** Opening Source material block **
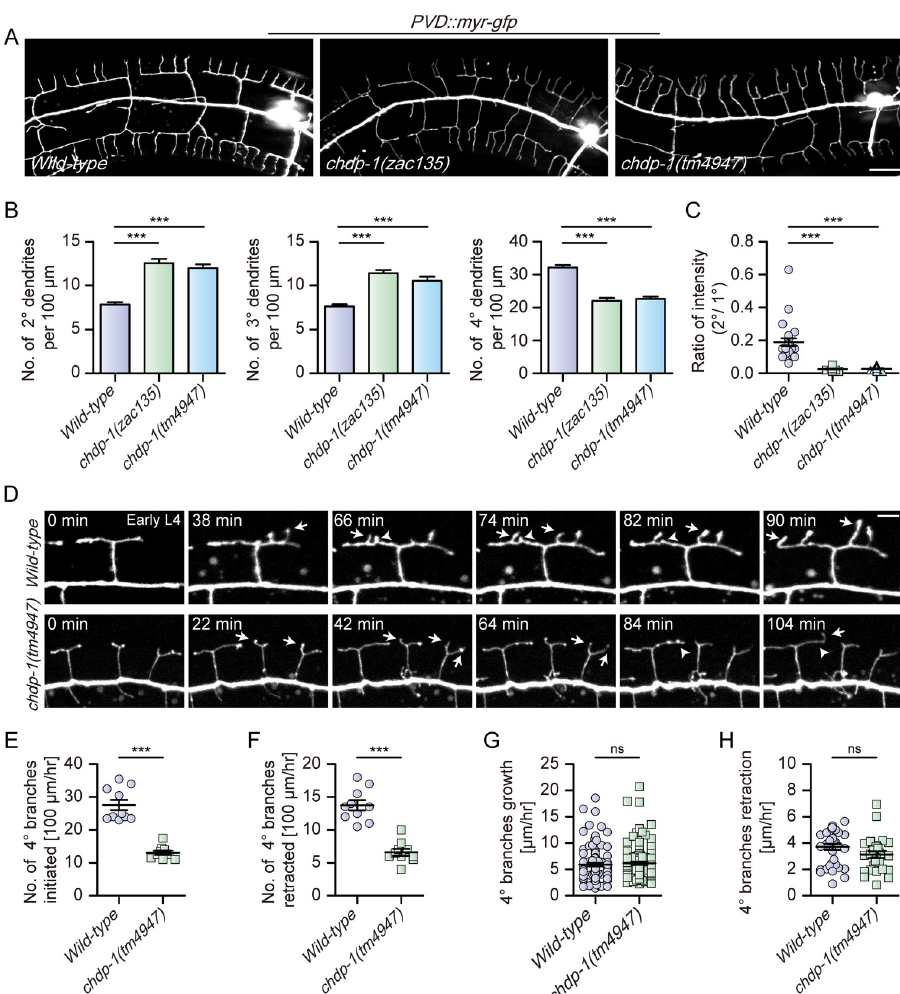
Fig 1. chdp-1 mutants are defective in PVD dendrite morphogenesis. (A) Maximum projection of confocal images showing the PVD morphology of wild-type , chdp-1(zac135) and chdp-1(tm4947) mutant animals at the day 1 adult stage. PVD morphology was visualized using a cell-specific fluorescent marker ( ser2prom3 :: myr-gfp ). Scale bar: 20 μ m. (B-C) Quantification of (B) the number of 2 o , 3 o and 4 o branches, and (C) the ratio of the intensity of the 2 o branches to that of the primary dendrite in wild-type , chdp-1(zac135) and chdp-1(tm4947) in the 100 μ m area anterior to PVD cell body. Error bars: SEM. ��� p < 0.001 by one-way ANOVA with the Tukey correction. n = 20–30 for each genotype. (D) Confocal images from time-lapse movies showing dendrite branching, outgrowth and retraction in wild-type (upper) and chdp-1(tm4947) mutant animals (lower) during early L4 stage. Arrows: 4 o outgrowth, arrowheads: 4 o retraction. Scale bar: 5 μ m. (E-F) Quantification of the number of 4 o branches initiation (E) and retraction (F) per hour in a 100 μ m area anterior to the PVD cell body. Error bars: SEM. ��� p < 0.001 by Student’s t-test. n = 10 animals for each genotype. (G-H) Quantification of the speed of 4 o dendrite growth (G) and retraction (H). Error bars: SEM. ns: non-significant by Student’s t-test. For G, n = 100 branches for each genotype. For H, n = 36 branches for wild-type , and n = 29 branches for chdp-1(tm4947)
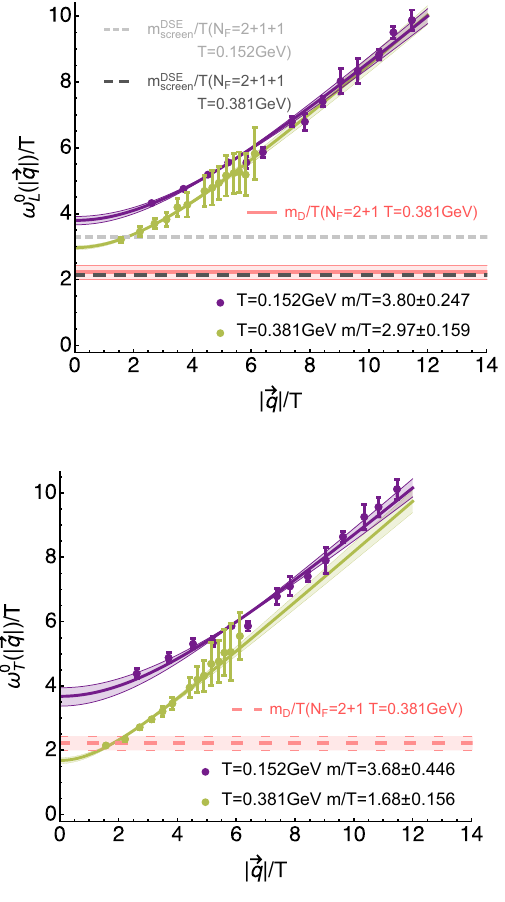
(cid:24) ( | q | ) = A Fig. 12 Momentum dependence of the longitudinal (top row) and B 2 + | q | 2 . The mass of the quasi-particle excita- ansatz ω 0 L transversal (bottom row) quasi-particle peak position at β = 2 . 10. In tion is defined as the value of the intercept m = AB . As comparison to the left column we show ω 0 results in the literature we include here on the one hand the Debye mass for those eight temperatures at which L / T evaluated from the heavy-quark potential in N f = 2 + 1 lattice QCD the default-model dependence was mild enough for a robust determi- nation and we find that all of them take on a non-zero value for small as red solid line. On the other hand we show for the longitudinal sector spatial momenta. In both the longitudinal and the transversal sectors previous estimates of the electric screening mass obtained from Dyson– the reconstructions at the two lowest temperatures within the hadronic Schwinger computations including N f = 2 + 1 + 1 quark flavors as phaseseemtoexhibitalargerinterceptthanthecurvesinthedeconfined gray dashed phase. (Right) Fit of the lowest and highest temperature curves with the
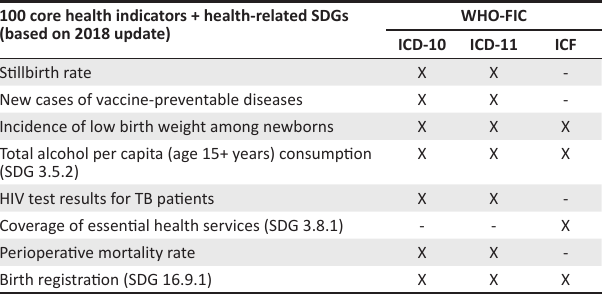
TABLE 1: Tracking of universal health coverage indicators using the International Classification of Functioning, Disability and Health. 100 core health indicators + health-related SDGs (based on 2018 update)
** Closing Source material block **
Your reply must match the data above line for line, except that it holds no pictures.

Fig 1. chdp-1 mutants are defective in PVD dendrite morphogenesis. (A) Maximum projection of confocal images showing the PVD morphology of wild-type , chdp-1(zac135) and chdp-1(tm4947) mutant animals at the day 1 adult stage. PVD morphology was visualized using a cell-specific fluorescent marker ( ser2prom3 :: myr-gfp ). Scale bar: 20 μ m. (B-C) Quantification of (B) the number of 2 o , 3 o and 4 o branches, and (C) the ratio of the intensity of the 2 o branches to that of the primary dendrite in wild-type , chdp-1(zac135) and chdp-1(tm4947) in the 100 μ m area anterior to PVD cell body. Error bars: SEM. ��� p < 0.001 by one-way ANOVA with the Tukey correction. n = 20–30 for each genotype. (D) Confocal images from time-lapse movies showing dendrite branching, outgrowth and retraction in wild-type (upper) and chdp-1(tm4947) mutant animals (lower) during early L4 stage. Arrows: 4 o outgrowth, arrowheads: 4 o retraction. Scale bar: 5 μ m. (E-F) Quantification of the number of 4 o branches initiation (E) and retraction (F) per hour in a 100 μ m area anterior to the PVD cell body. Error bars: SEM. ��� p < 0.001 by Student’s t-test. n = 10 animals for each genotype. (G-H) Quantification of the speed of 4 o dendrite growth (G) and retraction (H). Error bars: SEM. ns: non-significant by Student’s t-test. For G, n = 100 branches for each genotype. For H, n = 36 branches for wild-type , and n = 29 branches for chdp-1(tm4947)
(cid:24) ( | q | ) = A Fig. 12 Momentum dependence of the longitudinal (top row) and B 2 + | q | 2 . The mass of the quasi-particle excita- ansatz ω 0 L transversal (bottom row) quasi-particle peak position at β = 2 . 10. In tion is defined as the value of the intercept m = AB . As comparison to the left column we show ω 0 results in the literature we include here on the one hand the Debye mass for those eight temperatures at which L / T evaluated from the heavy-quark potential in N f = 2 + 1 lattice QCD the default-model dependence was mild enough for a robust determi- nation and we find that all of them take on a non-zero value for small as red solid line. On the other hand we show for the longitudinal sector spatial momenta. In both the longitudinal and the transversal sectors previous estimates of the electric screening mass obtained from Dyson– the reconstructions at the two lowest temperatures within the hadronic Schwinger computations including N f = 2 + 1 + 1 quark flavors as phaseseemtoexhibitalargerinterceptthanthecurvesinthedeconfined gray dashed phase. (Right) Fit of the lowest and highest temperature curves with the
TABLE 1: Tracking of universal health coverage indicators using the International Classification of Functioning, Disability and Health. 100 core health indicators + health-related SDGs (based on 2018 update)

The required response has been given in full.